If you have tried naming a new product line or service offering, especially in a big company, then you know what a challenge it can be. Who is in charge? Who makes the final decision? What name style do you like? Do the engineers like? Do the customers care? Should they even get a vote? What makes for a good name? Is it brandable? Is it even available?
A number of different pundits over the years have come up with their top 10 characteristics of a good name. Even we came up with our top 10 characteristics that make a name memorable.
But the little dirty secret of naming that few people want to mention is that there are two other over arching characteristics:
(1) Nothing matters if the boss doesn’t like it.
Yes, you can go through thorough exercises and proper creative brainstorming sessions. Even use outside consultants to help generate a large list of names to work from. Study the top rules for a good name. Even involve a lot of team members. Sometimes clients too. But at the end of the day, the hardest person to involve is the one that has final veto power. The boss himself.
So how do you plan for this? Remember he is too busy usually to sit through all the naming meetings. Realise also he is a manager who is not used to doing any work per se. Rather his or her job is to make decisions all day. So you have to find a way to involve him when you are down to a short list of potential names – and make sure you get his input and feedback at that stage. He is much likelier to endorse a name if it does not come as a surprise and if they feel they had some executive control or say over the final selection.
and
(2) Nothing matters if the company lawyer doesn’t like it.

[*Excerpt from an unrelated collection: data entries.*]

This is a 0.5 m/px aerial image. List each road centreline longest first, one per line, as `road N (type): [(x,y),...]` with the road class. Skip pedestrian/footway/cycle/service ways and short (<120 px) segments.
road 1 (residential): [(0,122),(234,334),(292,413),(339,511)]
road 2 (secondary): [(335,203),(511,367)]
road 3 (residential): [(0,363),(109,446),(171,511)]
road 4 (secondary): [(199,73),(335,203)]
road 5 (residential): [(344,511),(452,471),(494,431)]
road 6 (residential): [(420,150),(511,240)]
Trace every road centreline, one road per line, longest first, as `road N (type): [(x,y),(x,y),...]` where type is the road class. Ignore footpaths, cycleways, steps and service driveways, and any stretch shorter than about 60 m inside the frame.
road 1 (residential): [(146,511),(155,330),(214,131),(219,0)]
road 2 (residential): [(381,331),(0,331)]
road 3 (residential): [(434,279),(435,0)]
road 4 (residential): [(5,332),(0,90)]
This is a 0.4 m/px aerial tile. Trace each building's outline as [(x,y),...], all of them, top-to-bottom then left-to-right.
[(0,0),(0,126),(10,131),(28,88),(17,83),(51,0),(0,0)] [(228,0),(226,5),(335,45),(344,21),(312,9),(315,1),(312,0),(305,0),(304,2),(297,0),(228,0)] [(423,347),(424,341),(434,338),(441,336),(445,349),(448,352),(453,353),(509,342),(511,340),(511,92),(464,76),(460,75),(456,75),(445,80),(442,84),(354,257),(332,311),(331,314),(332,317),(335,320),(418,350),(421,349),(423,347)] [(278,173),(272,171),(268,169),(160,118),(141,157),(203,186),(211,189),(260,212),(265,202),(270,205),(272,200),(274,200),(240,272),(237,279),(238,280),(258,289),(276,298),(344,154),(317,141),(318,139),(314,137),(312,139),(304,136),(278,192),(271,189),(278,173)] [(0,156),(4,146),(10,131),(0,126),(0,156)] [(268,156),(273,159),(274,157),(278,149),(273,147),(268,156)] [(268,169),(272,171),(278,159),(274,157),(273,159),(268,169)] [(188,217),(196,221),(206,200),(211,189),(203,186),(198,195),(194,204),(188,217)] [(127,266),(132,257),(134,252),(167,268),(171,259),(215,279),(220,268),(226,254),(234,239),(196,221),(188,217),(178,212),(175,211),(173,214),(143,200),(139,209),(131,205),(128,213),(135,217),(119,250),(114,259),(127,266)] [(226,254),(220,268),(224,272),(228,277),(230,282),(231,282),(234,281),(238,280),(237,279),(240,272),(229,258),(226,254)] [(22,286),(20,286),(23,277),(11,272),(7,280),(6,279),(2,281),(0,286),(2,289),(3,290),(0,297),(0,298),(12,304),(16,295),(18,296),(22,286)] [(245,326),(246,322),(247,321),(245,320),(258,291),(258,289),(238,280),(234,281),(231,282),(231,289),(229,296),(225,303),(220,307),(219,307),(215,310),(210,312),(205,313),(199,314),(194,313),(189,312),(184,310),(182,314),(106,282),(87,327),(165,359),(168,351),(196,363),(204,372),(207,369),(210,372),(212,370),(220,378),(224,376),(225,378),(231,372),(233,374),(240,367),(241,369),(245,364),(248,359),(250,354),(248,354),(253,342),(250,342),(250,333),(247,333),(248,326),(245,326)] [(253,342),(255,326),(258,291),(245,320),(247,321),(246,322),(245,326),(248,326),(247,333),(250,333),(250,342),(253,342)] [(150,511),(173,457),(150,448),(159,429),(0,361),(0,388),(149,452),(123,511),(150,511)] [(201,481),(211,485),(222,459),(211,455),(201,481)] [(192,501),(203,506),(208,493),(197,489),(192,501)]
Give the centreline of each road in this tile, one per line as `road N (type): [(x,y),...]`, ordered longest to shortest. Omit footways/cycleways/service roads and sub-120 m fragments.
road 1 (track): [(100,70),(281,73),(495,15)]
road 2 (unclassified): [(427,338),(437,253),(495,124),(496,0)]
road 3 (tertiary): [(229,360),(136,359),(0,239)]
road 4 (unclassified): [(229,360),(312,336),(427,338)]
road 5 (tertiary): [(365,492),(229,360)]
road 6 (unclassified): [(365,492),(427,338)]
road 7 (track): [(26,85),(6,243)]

Realize that the company lawyer is the one person who can even scare a president off a name. This is because they are looking at liking a name, or not liking it, based on a whole separate set of criteria. Legal doesn’t care if it is easy to spell or say, or catchy with the audience, or has good brand roots or plays off some technology feature. All they care about is can they register and protect the name. This is about when you learn that names are trademarked and not copyrighted and are registered in certain specific international trademark classes. And this has nothing to do with features or small differentiators like in filing patents. Here, a “confusingly similar” name or description is enough to disqualify an application. Also, names are usually trademarked by country or small region (EU, Benelex, etc). But you might be selling your products much further afield than your home country.
So you won’t know if your lawyers like a name until you present it (or better still a short list) to them. However, you can do you own provisional trademark checks by checking registered trademarks online in your primary target markets and also doing basic online searches to make sure no competitor (however vague or far away) has already used the name – or something confusingly similar. This is a great time to start to learn about trademarks to enhance any marketing career – including one overriding simple fact that “generic” names cannot be registered. So forget giving your product a very common (in the industry) name that is already widely used in the literature.